→ Potongan Teks:
☆ ☆ ☆ ☆
       Dampak sosial dan psikologis dari fenomena ini sangat signifikan, baik bagi penerima bantuan maupun masyarakat luas. Bagi penerima bantuan, eksposur yang berlebihan terhadap kondisi mereka sering kali menyebabkan rasa malu, kehilangan privasi, atau bahkan trauma karena kisah penderitaan mereka menjadi konsumsi publik. Sementara itu, bagi masyarakat, maraknya cerita penderitaan yang dikomodifikasi dapat menurunkan tingkat empati dan menimbulkan kelelahan emosional (empathy fatigue). Orang-orang mulai merespons kisah-kisah serupa dengan skeptisisme, bahkan sinisme, karena merasa tidak bisa lagi membedakan mana yang tulus dan mana yang dibuat-buat untuk keuntungan tertentu. Pada akhirnya, kondisi ini dapat menciptakan masyarakat yang apatis, di mana solidaritas dan kepedulian berkurang akibat hilangnya kepercayaan terhadap narasi penderitaan yang beredar.
       Di balik fenomena memanfaatkan penderitaan orang lain untuk donasi, terdapat akar masalah yang lebih besar, yakni kemiskinan struktural. Ketimpangan sosial yang terus berlangsung dan kurangnya jaring pengaman sosial yang memadai membuat banyak individu terjebak dalam situasi sulit tanpa solusi jangka panjang. Mereka akhirnya bergantung pada belas kasihan atau bantuan spontan yang terkadang hanya menjadi tambal sulam sementara, tanpa memberdayakan mereka untuk keluar dari lingkaran kemiskinan. Di sisi lain, fenomena ini juga diperkuat oleh budaya konsumerisme emosional, di mana masyarakat cenderung "mengonsumsi" cerita penderitaan sebagai hiburan atau sarana untuk mendapatkan kepuasan moral. Alih-alih tergerak untuk membantu secara nyata, banyak orang merasa cukup dengan memberikan respons emosional seperti menyukai, membagikan, atau berkomentar tanpa tindakan konkret. Kombinasi antara sistem sosial yang timpang dan perilaku pasif ini membuat fenomena eksploitasi penderitaan semakin mudah berkembang, sementara solusi nyata untuk mengatasi akar masalah kemiskinan kerap terabaikan.
       Untuk mengatasi fenomena ini, diperlukan solusi yang menyasar perubahan pola pikir masyarakat dan pendekatan yang lebih berkelanjutan. Salah satu langkah penting adalah melalui pendidikan empati, di mana masyarakat diajarkan untuk memahami dan merasakan penderitaan orang lain secara mendalam, bukan sekadar memberikan respons emosional sesaat. Empati yang tulus dapat mendorong tindakan nyata dan berkelanjutan untuk membantu orang lain. Selain itu, reformasi dalam sistem bantuan sosial juga diperlukan. Bantuan harus diarahkan pada pemberdayaan, seperti pelatihan keterampilan atau akses ke peluang ekonomi, sehingga individu yang menerima bantuan dapat mandiri dan tidak terus bergantung pada belas kasihan. Di era digital, penerapan etika di media sosial menjadi penting. Setiap orang harus lebih bertanggung jawab dalam menyampaikan atau mendukung cerita penderitaan, memastikan bahwa narasi tersebut tidak merugikan pihak yang bersangkutan atau sekadar menjadi alat eksploitasi. Dengan langkah-langkah ini, diharapkan fenomena eksploitasi penderitaan dapat diminimalkan dan masyarakat menjadi lebih berdaya secara kolektif.
☆ ☆ ☆ ☆
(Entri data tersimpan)
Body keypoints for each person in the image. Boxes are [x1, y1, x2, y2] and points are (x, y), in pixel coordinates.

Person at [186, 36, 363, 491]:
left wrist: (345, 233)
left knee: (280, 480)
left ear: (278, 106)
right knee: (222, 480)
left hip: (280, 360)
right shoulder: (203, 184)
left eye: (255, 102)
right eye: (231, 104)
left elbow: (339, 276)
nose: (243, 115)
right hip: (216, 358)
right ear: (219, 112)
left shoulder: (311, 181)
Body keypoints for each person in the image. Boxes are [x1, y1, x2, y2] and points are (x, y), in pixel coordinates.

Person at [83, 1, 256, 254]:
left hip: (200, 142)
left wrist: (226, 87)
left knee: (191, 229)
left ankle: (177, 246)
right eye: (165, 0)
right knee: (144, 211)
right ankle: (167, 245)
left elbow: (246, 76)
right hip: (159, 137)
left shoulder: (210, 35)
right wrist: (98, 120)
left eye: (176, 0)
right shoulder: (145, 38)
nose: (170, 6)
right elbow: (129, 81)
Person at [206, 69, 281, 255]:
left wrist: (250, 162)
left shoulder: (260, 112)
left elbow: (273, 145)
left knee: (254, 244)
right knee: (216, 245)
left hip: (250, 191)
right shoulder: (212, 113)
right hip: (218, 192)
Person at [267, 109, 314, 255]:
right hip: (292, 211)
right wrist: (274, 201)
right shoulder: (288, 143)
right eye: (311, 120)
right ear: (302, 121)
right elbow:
☆ ☆ ☆ ☆
→ Tujuan Anda: Salin persis bagian teks tentang eksploitasi penderitaan untuk donasi, mulai dari "Dampak sosial dan" sampai dengan "penderitaan yang beredar.", keduanya ikut disalin.

→ Jawaban Tugas:
Dampak sosial dan psikologis dari fenomena ini sangat signifikan, baik bagi penerima bantuan maupun masyarakat luas. Bagi penerima bantuan, eksposur yang berlebihan terhadap kondisi mereka sering kali menyebabkan rasa malu, kehilangan privasi, atau bahkan trauma karena kisah penderitaan mereka menjadi konsumsi publik. Sementara itu, bagi masyarakat, maraknya cerita penderitaan yang dikomodifikasi dapat menurunkan tingkat empati dan menimbulkan kelelahan emosional (empathy fatigue). Orang-orang mulai merespons kisah-kisah serupa dengan skeptisisme, bahkan sinisme, karena merasa tidak bisa lagi membedakan mana yang tulus dan mana yang dibuat-buat untuk keuntungan tertentu. Pada akhirnya, kondisi ini dapat menciptakan masyarakat yang apatis, di mana solidaritas dan kepedulian berkurang akibat hilangnya kepercayaan terhadap narasi penderitaan yang beredar.